Table 1. Properties of Feedstock and Product Total Sulfur API Gravity Distillation, T80(°C) Whole Range Arabian Heavy 2.94 wt% sulfur 21.7 716 Example 1 2.30 wt% sulfur 23.5 639 Example 2 1.74 wt% sulfur 23.7 637 Example 3 1.72 wt.% sulfur 23.7 636 - As shown in Table 1, the first process consisting of a hydrothermal reactor utilizing supercritical water results in a decrease of total sulfur of about 22% by weight. In contrast, use of the post treatment device, either with or without a catalyst, results in the removal of approximately an additional 19% by weight of the sulfur present, for an overall reduction of approximately 41% by weight. The post treatment device also results in a slight increase of the API gravity and a slight decrease of the T80 distillation temperature, as compared with supercritical hydrotreatment alone. API Gravity is defined as (141.5/specific gravity at 60°F) - 131.5. Generally, the higher the API gravity, the lighter the hydrocarbon. The T80 distillation temperature is defined as the temperature where 80% of the oil is distilled.
- In certain embodiments, the post-treatment device can be operated without catalyst present. In such instances, the post-treatment acts as a heat treating device wherein the water can be superheated to induce a chemical process (known as aquathermolysis). Aquathermolysis with water is effective for the decomposition of thiols.

**Records**
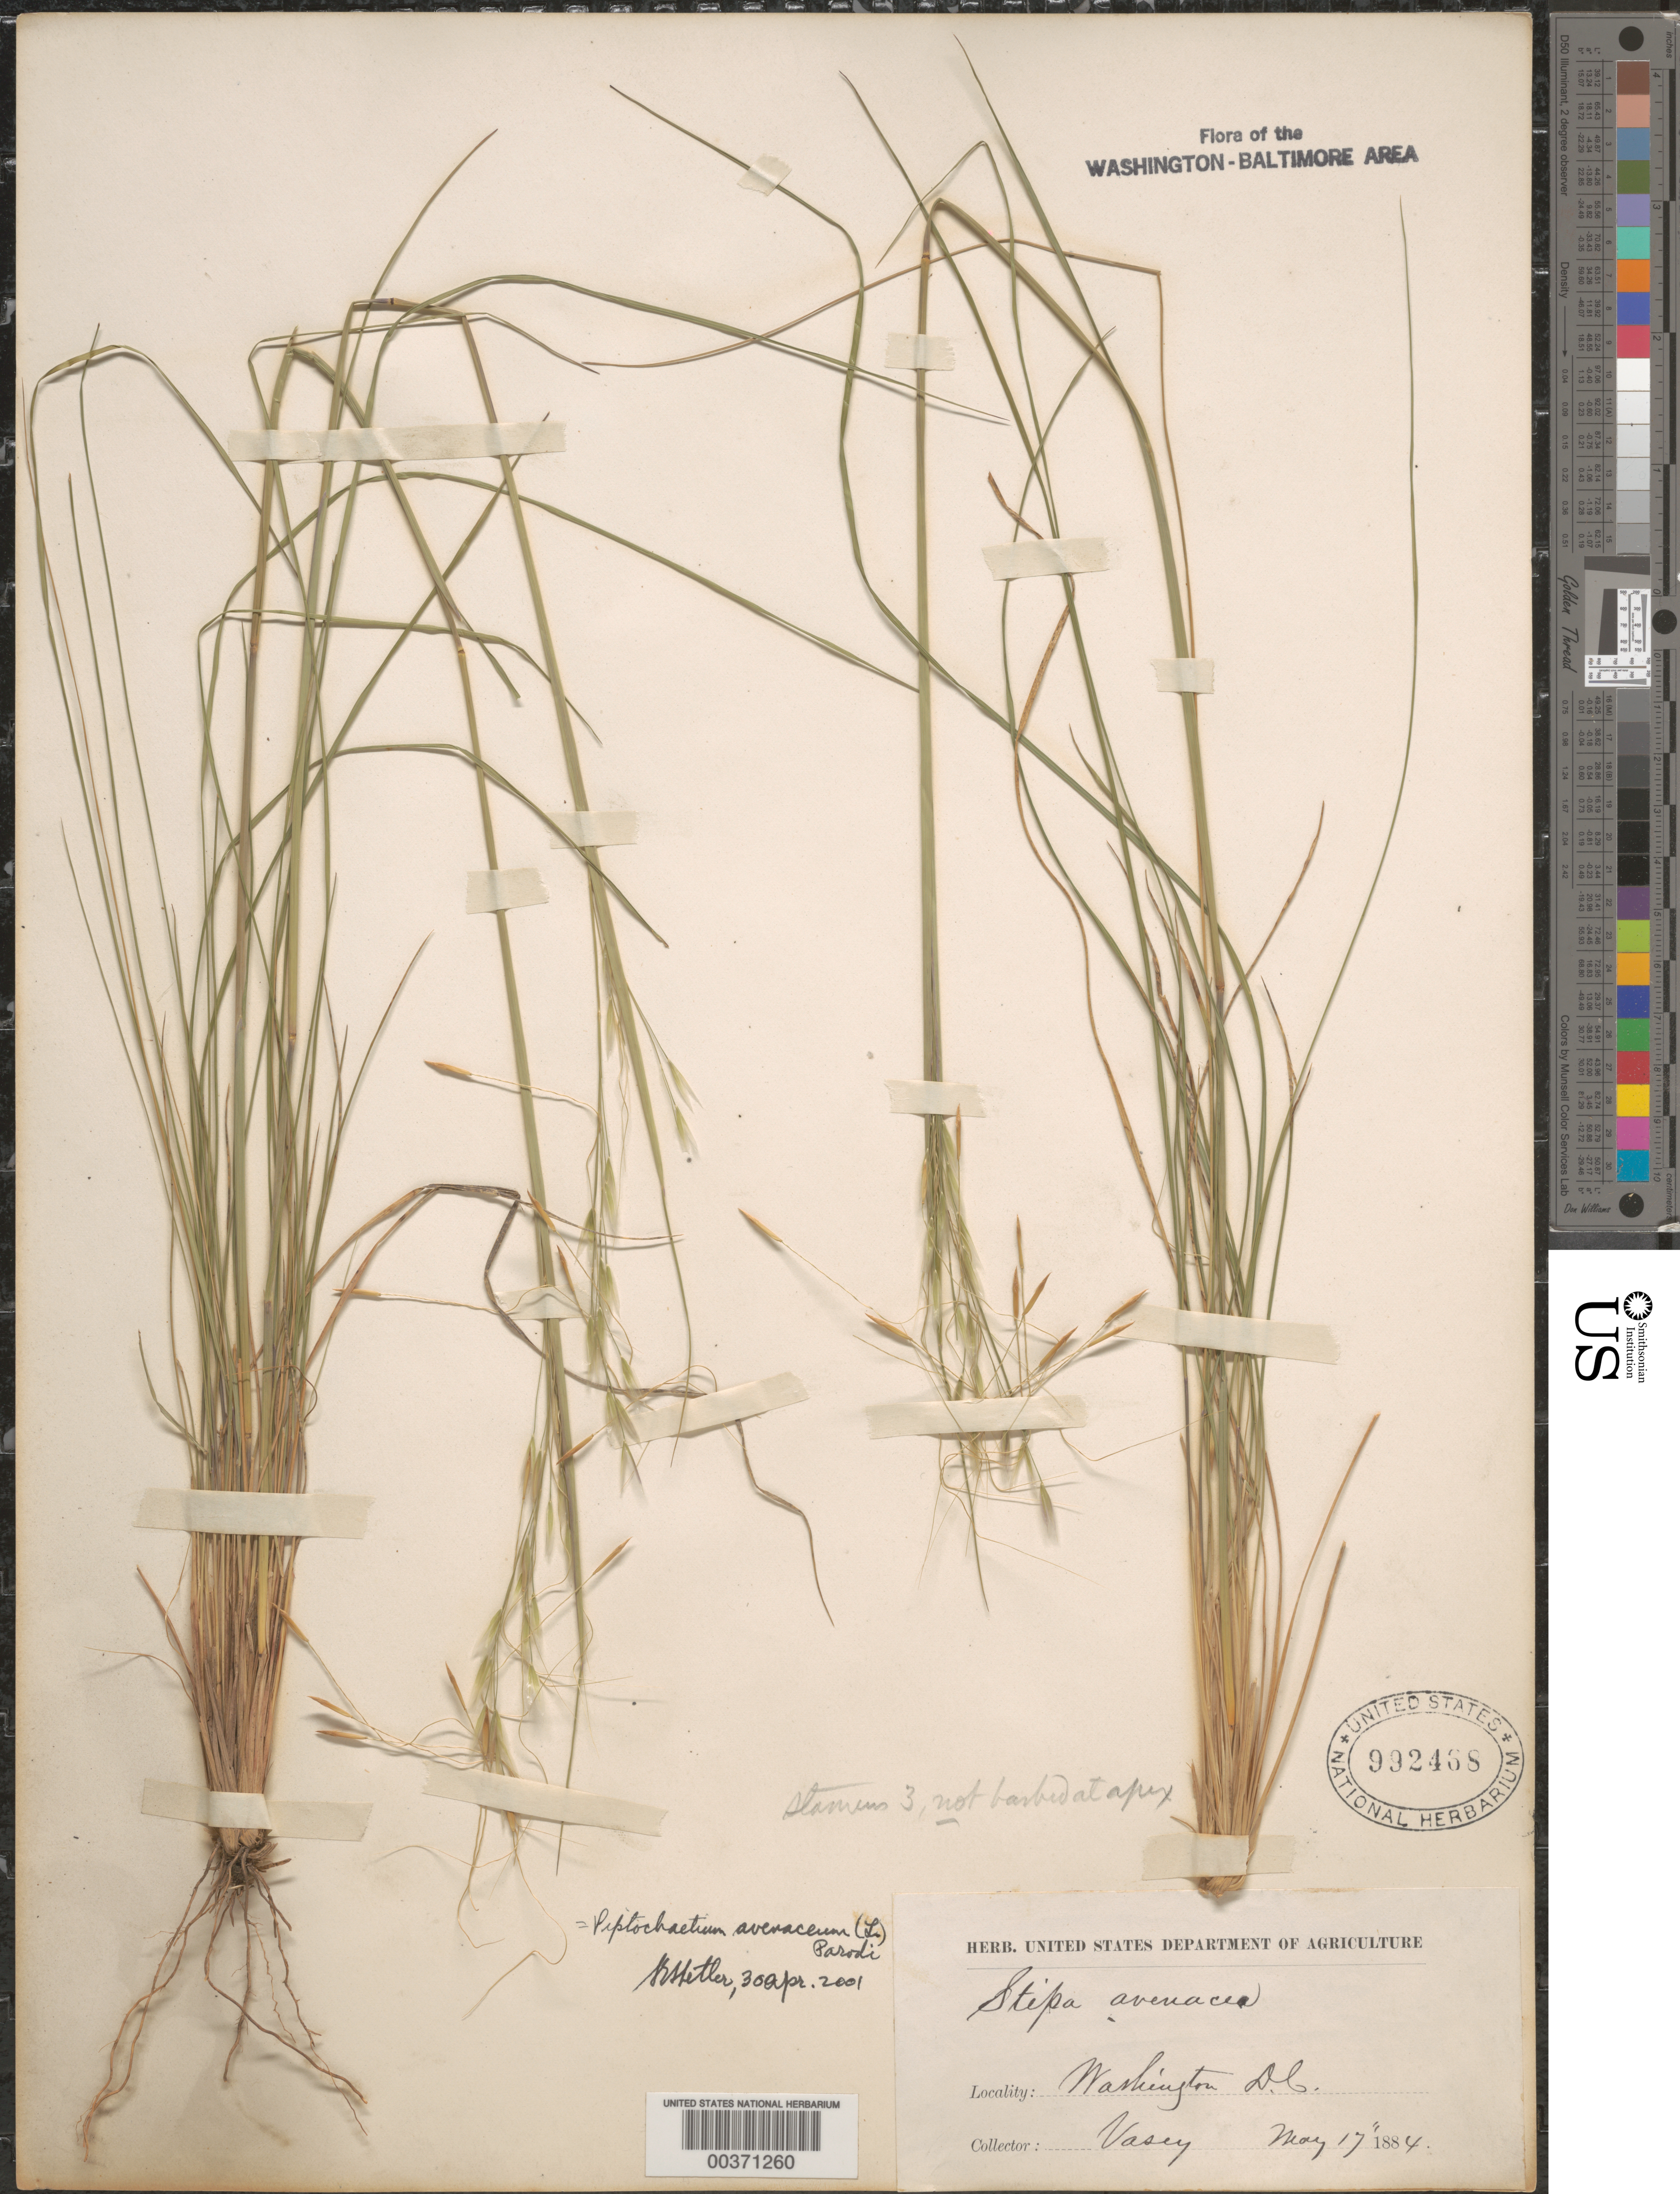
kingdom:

==

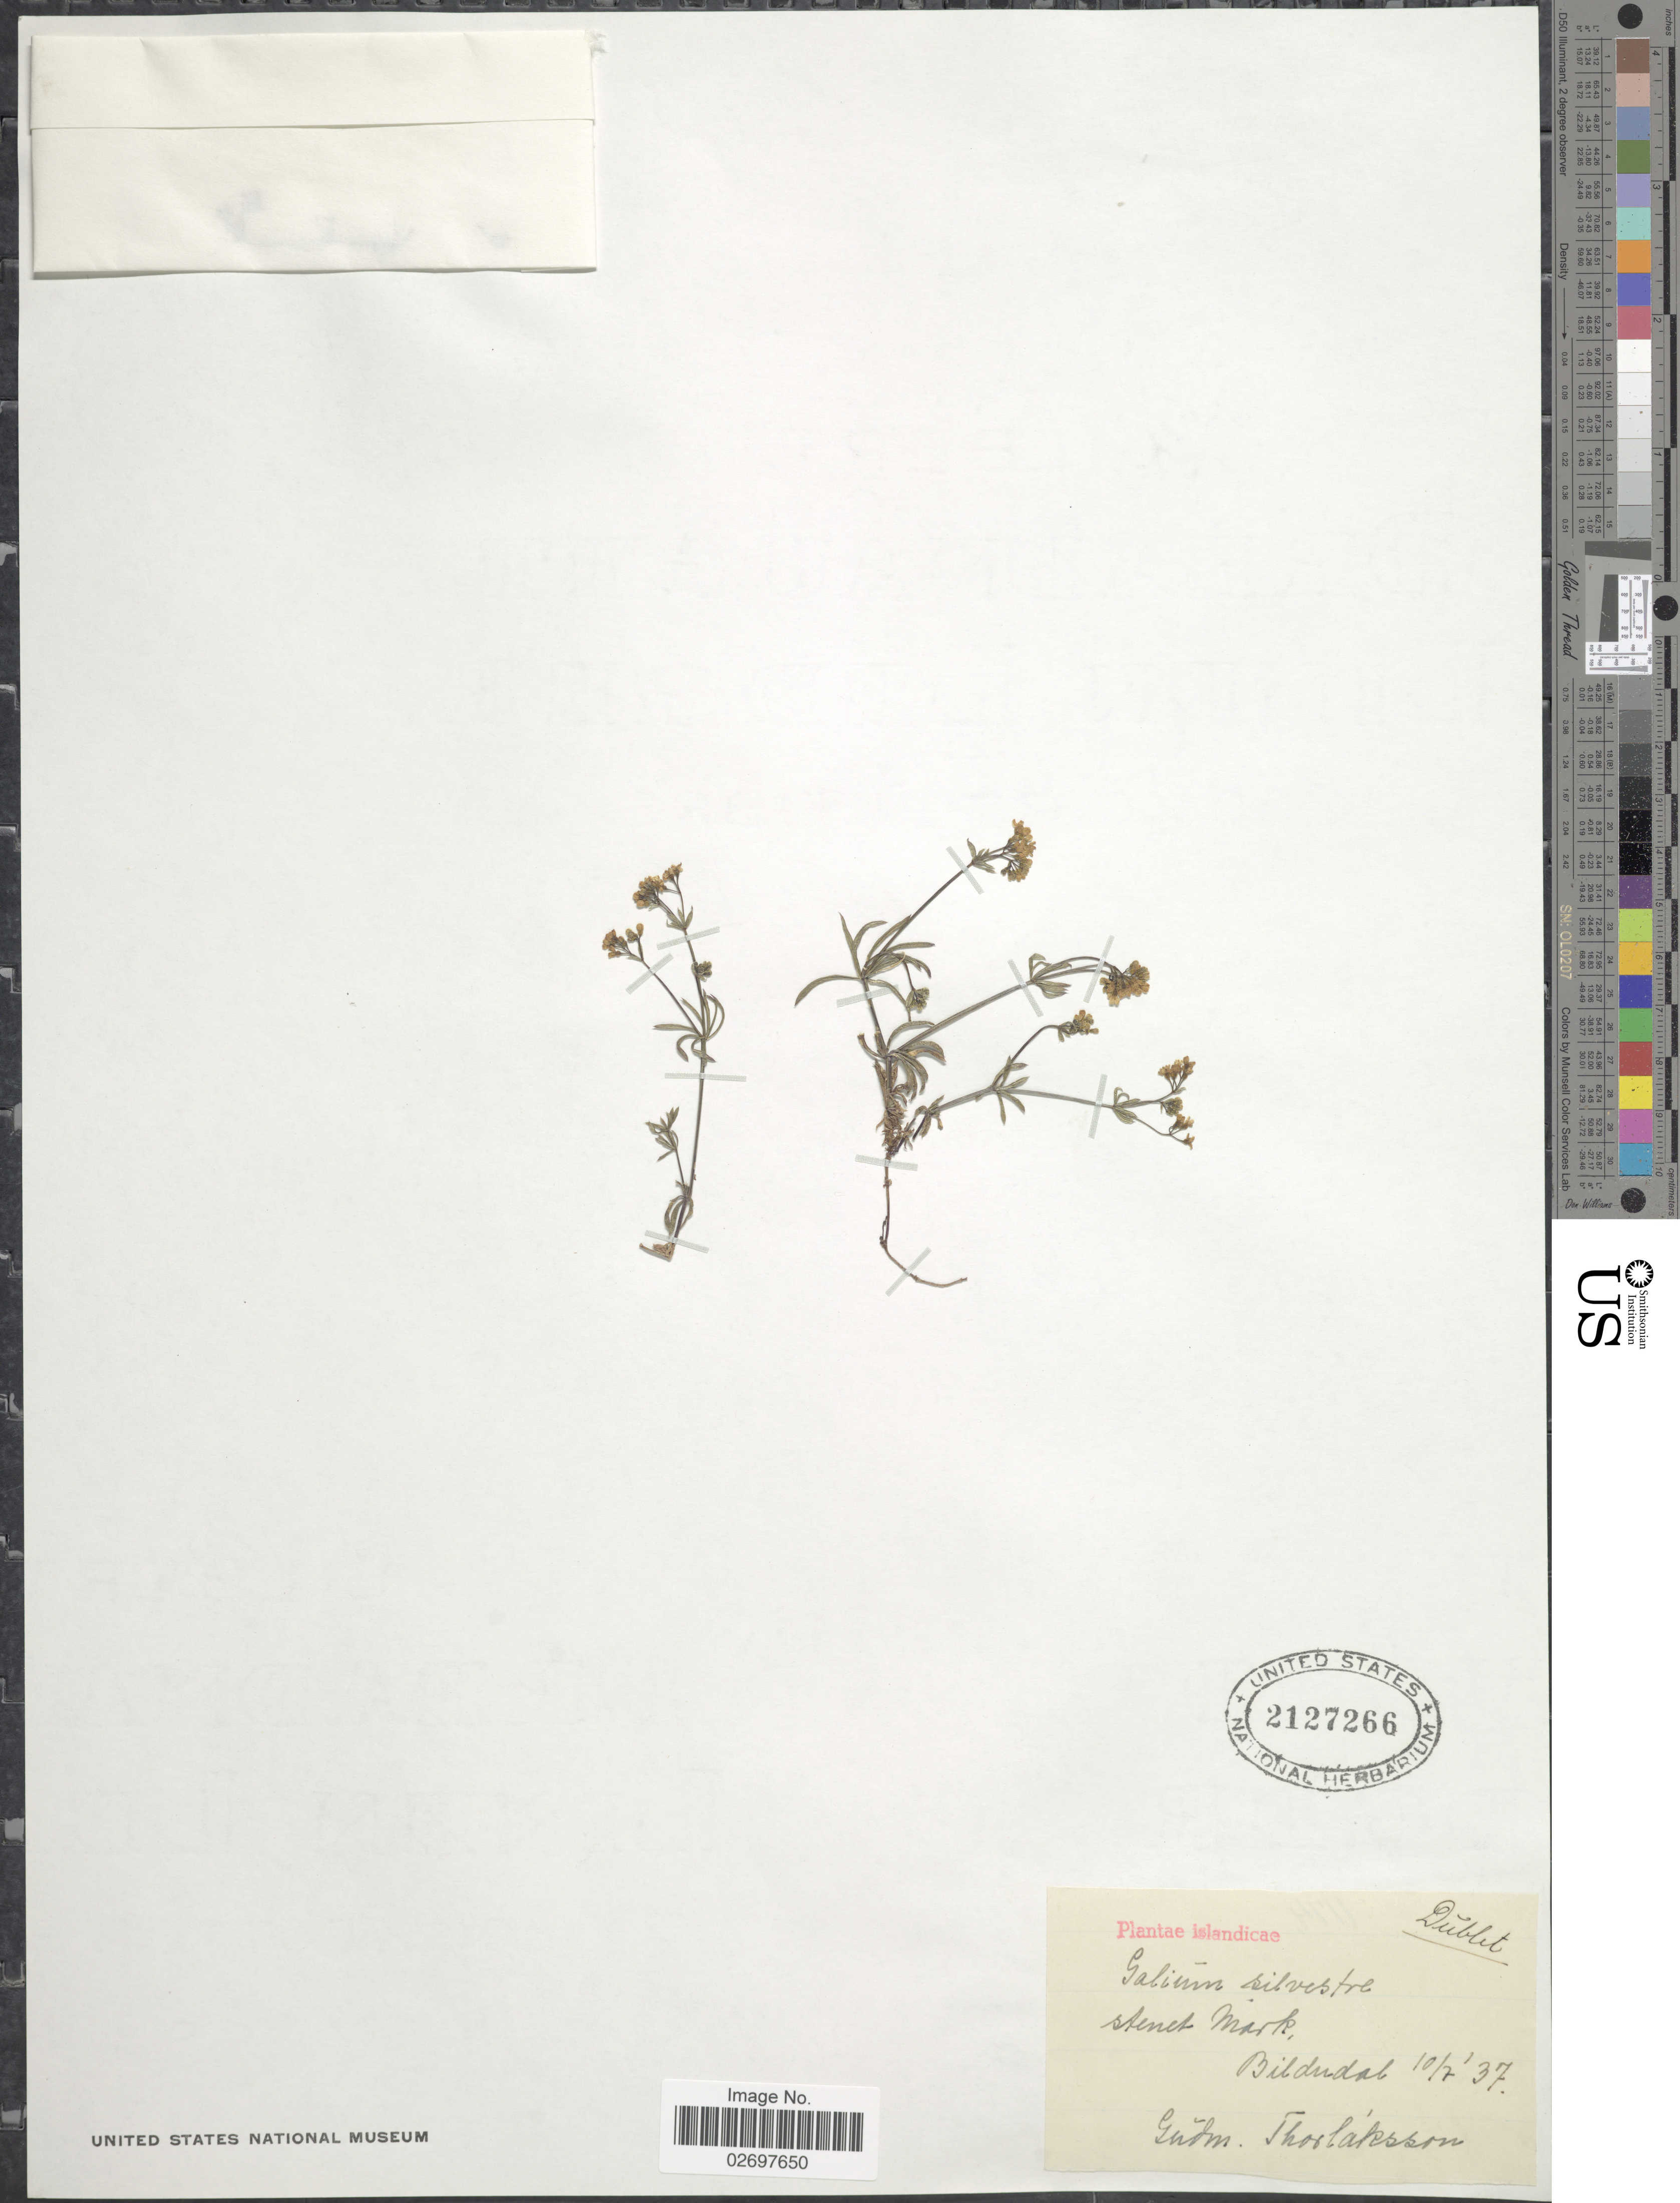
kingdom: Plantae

**Requirements**
1) Answer these questions using the sulfur-removal passage:
(a) What total sulfur content is listed for the Arabian Heavy feedstock?
(b) How is the T80 distillation temperature defined?
(c) What chemical process is induced when the post-treatment device runs without catalyst and the water is superheated?
2) Copy from the sulfur-removal passage the stretch that begins at the words "- In certain" and stops after "decomposition of thiols.".
The records play no part in the work that follows.

**Answers by task**
1)
(a) 2.94 wt% sulfur
(b) It is the temperature at which 80% of the oil is distilled.
(c) Aquathermolysis

2)
- In certain embodiments, the post-treatment device can be operated without catalyst present. In such instances, the post-treatment acts as a heat treating device wherein the water can be superheated to induce a chemical process (known as aquathermolysis). Aquathermolysis with water is effective for the decomposition of thiols.